With all the coverage of the 150th anniversary of Cold Harbor I was surprised by the persistence of two myths that refuse to give way. The first is the story of Union soldiers pinning their names to their coats so their bodies could be identified and the second relates to the casualty figures that are commonly cited. Taken together they reinforce a compelling narrative of futile bloody assaults ordered by Ulysses S. Grant – the “great butcher” of the war.
The story of names stitched into coats is included in just about every news story that I read this past week. Ron Soodalter’s Disunion column states confidently that “many of them simply wrote their names and addresses on slips of paper, and pinned the notes to the inside of their blouses, so that their bodies could be identified for burial.” “Cold Harbor became Gettysburg in reverse,” according to Joel Achenbach. “The story goes that many pinned their names to their clothes before they charged, so that their bodies could be identified.”

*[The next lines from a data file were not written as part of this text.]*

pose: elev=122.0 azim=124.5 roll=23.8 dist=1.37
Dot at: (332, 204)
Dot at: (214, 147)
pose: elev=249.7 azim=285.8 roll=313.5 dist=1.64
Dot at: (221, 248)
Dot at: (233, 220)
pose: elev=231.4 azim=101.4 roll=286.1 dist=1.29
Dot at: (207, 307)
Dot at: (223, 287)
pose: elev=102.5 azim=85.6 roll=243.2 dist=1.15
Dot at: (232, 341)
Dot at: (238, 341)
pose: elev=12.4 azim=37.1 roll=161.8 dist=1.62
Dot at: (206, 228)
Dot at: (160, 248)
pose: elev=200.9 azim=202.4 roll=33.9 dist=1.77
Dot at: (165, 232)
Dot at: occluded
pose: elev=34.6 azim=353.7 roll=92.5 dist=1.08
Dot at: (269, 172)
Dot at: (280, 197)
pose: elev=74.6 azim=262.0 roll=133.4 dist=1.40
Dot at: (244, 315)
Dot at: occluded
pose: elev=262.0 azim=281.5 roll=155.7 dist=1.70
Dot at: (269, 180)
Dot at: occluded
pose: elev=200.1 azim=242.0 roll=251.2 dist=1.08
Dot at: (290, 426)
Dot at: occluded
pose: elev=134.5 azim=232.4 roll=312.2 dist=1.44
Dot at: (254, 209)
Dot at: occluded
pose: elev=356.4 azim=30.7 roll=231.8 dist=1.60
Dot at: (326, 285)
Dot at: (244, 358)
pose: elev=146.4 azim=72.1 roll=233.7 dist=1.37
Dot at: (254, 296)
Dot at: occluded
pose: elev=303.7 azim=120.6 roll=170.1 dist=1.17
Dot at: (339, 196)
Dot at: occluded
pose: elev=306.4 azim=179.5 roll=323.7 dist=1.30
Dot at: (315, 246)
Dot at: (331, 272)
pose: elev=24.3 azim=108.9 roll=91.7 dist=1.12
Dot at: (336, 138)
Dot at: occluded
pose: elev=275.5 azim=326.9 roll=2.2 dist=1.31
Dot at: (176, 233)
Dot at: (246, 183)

Writing more than thirty years later, Grant’s aide Porter left a vivid account of Federal troops at Cold Harbor “calmly writing their names and home addresses on slips of paper, and pinning them on the backs of their coats, so that their dead bodies might be recognized upon the field, and their fate made known to their families at home.” The scene painted by Porter has become a standard fixture in accounts of the battle. His dramatic scenario is suspect, however, as nothing in letters, diaries or contemporaneous newspaper accounts corroborates it. Union soldiers did resort to name tags in November 1863, when they thought they would be called to attack an imposing rebel position at Mine Run. But no one who was at Cold Harbor–at least until Porter’s narrative appeared–mentioned similar happenings there, raising the likelihood that this is no more than another of the sensational inventions that frequent his memoir. Judging from surviving letter and diaries, Union soldiers were no more concerned about the assault scheduled for the morning of June 3 than they had been before the campaign’s other major attacks. (p. 312)
The second prong of the Cold Harbor narrative relates to casualties. The wide range of Union casualty figures cited as having occurred during the first phase of the early morning June 3 attack sometimes remind me of wild claims about how many black Confederates served in the army. Wayne Phaneuf writes that, “In the first 10 minutes of the charge 7,000 Union soldiers were either killed or wounded.” Surprisingly, historian Howard Coffin states that “within minutes, some 6,000 Union soldiers were shot.” Finally, Bateman confidently assumes, “Most historians are comfortable with the figures of roughly 7,000 American casualties in about 30 minutes this morning, between 04:40 and roughly 05:10.”
Rhea arrives at a very different conclusion: “Losses for the day thus amounted to some 1,500 for the 18th Corps, at most 2,500 for the 2nd Corps, and probably 600 for the 6th Corps, yielding approximately 4,500 men officers and men dead, wounded, and missing.” (p. 362) On the northern sector of the battlefield Rhea arrives at 1,200 casualties for the 5th and 9th Corps fronts, which brings the total number to around 6,000.